2009年2月12日木曜日

昭和30年代の冬の夏井川


いわき総合図書館内の「愚庵文庫」を目で漁っていたら、草野悟郎さんのエッセー集『百合』が引っかかった。新書版で、奥付に非売品、昭和37(1962)年2月発行とある。通称「ゴロー先生」。詩人草野心平のいとこで、当時、平二中の校長を務めていた。生徒会誌や新聞などに発表した文章が収録されている。

なかに<早春幻想>と題された、生徒向けの文章がある。書き出しはこうだ。「今朝も夏井川に氷が流れる。この冬三度目のことである。夏井川に氷の流れる朝は、格別寒さがきびしいのだと人々は云う。たしかに寒い。しかし二月もなかばとなれば、さすがに陽の光がちがう。明るさがちがう。はっきりと目には見えないが、春はもう近くに忍び寄っている」

自然は争わない、調和を保って移っていく。ところが、人間はあせっている、いらいらしている。どんな人間にも花は咲く。生徒諸君、木々や草々の誠実と賢明を学ぼう――というのが文章の趣旨だが、ここでは冒頭の夏井川の氷に絞りたい。

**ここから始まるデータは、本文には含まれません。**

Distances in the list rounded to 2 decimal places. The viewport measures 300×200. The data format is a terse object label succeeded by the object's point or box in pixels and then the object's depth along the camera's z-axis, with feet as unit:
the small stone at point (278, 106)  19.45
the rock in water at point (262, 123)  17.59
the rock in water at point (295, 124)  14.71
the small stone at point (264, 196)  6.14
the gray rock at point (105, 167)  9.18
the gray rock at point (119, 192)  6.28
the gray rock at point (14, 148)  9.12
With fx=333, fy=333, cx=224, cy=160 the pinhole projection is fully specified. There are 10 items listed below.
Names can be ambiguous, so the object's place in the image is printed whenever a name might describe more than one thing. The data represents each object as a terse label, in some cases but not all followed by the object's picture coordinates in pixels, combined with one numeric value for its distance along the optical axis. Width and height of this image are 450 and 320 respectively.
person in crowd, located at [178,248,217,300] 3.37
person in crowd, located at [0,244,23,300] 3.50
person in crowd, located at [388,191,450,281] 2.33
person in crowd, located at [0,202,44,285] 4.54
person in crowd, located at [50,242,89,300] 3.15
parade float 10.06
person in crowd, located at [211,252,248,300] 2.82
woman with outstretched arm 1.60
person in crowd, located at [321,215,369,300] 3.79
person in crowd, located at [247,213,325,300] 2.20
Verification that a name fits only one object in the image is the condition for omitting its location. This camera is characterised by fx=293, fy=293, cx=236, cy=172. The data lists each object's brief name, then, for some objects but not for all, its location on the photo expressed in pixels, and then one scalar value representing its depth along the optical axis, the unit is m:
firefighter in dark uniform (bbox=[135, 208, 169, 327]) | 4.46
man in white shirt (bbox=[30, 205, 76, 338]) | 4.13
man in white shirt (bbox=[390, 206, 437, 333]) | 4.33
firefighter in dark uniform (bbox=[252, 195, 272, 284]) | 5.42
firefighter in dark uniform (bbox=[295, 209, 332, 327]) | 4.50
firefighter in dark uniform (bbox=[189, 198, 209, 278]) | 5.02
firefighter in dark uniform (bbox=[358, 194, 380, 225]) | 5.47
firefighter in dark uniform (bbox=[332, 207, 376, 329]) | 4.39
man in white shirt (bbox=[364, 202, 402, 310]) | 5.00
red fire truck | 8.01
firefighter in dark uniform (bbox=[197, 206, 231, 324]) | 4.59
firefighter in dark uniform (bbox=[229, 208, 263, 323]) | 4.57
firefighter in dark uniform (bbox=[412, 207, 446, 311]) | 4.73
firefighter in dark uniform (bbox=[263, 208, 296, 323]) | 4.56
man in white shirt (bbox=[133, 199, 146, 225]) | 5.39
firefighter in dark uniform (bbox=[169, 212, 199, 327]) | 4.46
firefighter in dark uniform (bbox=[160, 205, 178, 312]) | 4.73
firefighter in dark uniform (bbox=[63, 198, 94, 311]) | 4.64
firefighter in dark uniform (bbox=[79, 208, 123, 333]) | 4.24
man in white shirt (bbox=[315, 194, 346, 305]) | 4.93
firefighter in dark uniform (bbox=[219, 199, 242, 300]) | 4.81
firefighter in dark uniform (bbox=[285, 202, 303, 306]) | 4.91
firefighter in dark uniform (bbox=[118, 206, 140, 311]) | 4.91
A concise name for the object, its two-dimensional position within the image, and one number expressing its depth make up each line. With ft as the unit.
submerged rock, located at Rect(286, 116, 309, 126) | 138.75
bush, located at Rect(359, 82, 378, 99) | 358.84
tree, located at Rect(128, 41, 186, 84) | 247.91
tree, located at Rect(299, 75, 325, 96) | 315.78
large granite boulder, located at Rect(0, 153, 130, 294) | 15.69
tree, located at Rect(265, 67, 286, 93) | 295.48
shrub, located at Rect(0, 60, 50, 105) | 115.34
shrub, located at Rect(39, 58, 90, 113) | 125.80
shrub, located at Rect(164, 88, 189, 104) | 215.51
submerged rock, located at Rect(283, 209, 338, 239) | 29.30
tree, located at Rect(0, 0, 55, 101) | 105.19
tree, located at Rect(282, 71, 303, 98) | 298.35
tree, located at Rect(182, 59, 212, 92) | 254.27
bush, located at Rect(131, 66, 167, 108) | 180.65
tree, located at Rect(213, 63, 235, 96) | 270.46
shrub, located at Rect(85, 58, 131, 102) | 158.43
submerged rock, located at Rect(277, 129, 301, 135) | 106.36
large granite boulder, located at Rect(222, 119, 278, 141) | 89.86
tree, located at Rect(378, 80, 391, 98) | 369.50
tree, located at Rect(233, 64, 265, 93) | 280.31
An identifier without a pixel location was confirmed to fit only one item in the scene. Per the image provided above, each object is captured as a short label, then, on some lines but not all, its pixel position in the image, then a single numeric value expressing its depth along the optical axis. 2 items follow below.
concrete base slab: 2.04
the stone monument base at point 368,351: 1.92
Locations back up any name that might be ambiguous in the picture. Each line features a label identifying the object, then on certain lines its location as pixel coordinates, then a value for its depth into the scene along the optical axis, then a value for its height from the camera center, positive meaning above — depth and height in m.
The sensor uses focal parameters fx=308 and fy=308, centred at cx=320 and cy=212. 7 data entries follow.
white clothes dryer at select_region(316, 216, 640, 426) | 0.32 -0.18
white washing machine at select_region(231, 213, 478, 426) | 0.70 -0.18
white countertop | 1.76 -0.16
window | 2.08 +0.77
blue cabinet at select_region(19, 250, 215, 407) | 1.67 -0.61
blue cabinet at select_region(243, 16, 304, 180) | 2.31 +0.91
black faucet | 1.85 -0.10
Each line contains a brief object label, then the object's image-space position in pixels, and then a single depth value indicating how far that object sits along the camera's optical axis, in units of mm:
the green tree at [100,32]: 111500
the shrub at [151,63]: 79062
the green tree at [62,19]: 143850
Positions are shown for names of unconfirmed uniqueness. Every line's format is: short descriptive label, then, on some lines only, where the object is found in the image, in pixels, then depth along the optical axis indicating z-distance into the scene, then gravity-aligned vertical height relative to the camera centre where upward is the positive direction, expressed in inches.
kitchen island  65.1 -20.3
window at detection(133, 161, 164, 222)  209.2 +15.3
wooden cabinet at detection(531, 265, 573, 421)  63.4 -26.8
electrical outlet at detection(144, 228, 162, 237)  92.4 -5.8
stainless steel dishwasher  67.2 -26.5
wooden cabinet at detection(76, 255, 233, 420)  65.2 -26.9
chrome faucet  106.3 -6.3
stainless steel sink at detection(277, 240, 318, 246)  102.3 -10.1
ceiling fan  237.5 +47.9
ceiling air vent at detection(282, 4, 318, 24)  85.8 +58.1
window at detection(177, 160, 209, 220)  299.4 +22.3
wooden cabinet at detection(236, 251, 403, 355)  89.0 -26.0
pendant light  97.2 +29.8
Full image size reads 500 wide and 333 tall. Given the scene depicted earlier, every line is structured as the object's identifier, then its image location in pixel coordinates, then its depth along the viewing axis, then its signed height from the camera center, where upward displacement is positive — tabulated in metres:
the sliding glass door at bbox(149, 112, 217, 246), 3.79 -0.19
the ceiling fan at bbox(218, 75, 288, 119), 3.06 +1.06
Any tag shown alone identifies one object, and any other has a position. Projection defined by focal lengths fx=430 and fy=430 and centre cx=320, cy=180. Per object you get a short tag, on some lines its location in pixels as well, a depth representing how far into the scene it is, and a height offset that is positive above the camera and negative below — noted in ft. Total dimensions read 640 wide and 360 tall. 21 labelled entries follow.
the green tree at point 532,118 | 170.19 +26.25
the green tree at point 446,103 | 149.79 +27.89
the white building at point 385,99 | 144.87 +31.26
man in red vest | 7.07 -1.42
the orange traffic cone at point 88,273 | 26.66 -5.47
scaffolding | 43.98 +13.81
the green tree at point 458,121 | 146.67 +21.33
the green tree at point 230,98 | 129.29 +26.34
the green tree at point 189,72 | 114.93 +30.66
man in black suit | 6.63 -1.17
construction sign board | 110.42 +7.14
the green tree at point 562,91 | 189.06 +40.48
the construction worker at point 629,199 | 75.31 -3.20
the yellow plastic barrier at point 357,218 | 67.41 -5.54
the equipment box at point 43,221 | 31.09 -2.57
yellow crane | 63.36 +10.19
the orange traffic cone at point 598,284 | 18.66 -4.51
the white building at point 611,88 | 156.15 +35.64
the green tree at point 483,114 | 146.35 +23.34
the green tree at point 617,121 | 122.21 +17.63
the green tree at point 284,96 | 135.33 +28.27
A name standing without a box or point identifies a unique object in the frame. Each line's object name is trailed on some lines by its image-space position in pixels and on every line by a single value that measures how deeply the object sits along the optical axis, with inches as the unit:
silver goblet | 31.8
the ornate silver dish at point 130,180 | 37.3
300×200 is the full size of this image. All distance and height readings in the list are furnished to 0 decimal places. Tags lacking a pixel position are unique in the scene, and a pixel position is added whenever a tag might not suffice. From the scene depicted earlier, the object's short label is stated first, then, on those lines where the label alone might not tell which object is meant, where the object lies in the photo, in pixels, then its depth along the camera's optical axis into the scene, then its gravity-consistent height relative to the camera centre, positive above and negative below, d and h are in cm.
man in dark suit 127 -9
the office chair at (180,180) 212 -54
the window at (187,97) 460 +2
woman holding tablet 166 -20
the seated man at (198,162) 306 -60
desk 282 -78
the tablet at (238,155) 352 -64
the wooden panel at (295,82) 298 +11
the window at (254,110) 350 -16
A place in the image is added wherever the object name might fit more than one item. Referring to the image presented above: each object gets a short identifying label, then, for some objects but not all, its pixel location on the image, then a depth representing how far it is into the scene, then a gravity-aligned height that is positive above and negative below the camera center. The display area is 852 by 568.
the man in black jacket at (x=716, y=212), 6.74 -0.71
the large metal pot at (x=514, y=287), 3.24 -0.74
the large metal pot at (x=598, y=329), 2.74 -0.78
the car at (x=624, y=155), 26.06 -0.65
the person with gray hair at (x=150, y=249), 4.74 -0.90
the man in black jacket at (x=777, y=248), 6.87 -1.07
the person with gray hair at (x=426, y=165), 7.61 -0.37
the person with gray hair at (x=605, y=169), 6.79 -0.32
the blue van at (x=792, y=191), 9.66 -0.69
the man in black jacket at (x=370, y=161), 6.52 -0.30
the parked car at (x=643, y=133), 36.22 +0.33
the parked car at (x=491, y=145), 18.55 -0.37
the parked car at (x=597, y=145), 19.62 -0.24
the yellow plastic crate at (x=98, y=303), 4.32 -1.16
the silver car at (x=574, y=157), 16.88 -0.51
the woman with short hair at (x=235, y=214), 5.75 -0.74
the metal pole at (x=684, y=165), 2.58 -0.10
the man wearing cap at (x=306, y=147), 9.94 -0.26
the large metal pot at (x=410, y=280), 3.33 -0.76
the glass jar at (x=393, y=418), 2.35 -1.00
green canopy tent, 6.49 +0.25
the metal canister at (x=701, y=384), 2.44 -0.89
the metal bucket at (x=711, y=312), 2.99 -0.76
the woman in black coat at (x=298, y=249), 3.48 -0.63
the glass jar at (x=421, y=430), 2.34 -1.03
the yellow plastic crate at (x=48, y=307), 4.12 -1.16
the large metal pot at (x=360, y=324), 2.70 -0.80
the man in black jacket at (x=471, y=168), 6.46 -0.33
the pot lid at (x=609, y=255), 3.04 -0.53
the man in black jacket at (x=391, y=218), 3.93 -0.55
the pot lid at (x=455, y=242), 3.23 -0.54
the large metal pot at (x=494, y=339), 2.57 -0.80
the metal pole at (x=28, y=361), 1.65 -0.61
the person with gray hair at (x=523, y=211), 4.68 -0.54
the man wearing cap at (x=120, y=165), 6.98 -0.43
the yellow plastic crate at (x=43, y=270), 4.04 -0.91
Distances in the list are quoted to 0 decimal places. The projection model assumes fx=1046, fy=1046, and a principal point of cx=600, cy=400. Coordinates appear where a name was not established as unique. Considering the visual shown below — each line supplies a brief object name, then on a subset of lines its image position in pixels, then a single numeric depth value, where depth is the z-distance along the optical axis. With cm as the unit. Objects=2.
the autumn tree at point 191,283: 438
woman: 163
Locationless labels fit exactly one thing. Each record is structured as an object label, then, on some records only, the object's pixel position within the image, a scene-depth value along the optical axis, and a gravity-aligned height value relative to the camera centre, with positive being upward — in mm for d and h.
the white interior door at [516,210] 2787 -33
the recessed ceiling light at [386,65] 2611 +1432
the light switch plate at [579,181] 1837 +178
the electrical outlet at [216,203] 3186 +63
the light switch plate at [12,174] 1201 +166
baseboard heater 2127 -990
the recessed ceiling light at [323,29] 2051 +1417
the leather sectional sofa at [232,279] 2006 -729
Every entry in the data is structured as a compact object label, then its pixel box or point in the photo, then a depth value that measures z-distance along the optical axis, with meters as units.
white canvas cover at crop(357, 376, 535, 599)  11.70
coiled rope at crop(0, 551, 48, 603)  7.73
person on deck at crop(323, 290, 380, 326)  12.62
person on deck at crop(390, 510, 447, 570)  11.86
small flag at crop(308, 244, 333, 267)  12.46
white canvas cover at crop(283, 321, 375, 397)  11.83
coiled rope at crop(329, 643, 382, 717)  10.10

ざっと半世紀前の冬、夏井川=写真=には上流から氷の流れてくることがあった。東北で一番早く春が来るところとはいえ、冬はいちだんと厳しい寒気に包まれる、そんな日々もあったのだ。

今はどうか。流氷を見るなんてことはまず考えられない。この30年余の間でも、夏井川の岸辺が白く凍りつくような厳冬は、2回、いや3回くらいではなかったか。「ゴロー先生」と同じく、平二中学区内の夏井川を毎日見て暮らしている者には、半世紀前の流氷は夢まぼろしに等しい。

今年は暖冬のまま推移した。旧小名浜測候所の梅も2月8日には開花した。いわきに住む気象庁OBが確認した。昨年より7日、平年より10日早い。おととい(2月10日)早朝には夏井川の河川敷で、この春初めてキジの縄張り宣言を聞いた。そろそろウグイスも歌いだす準備に入ることだろう。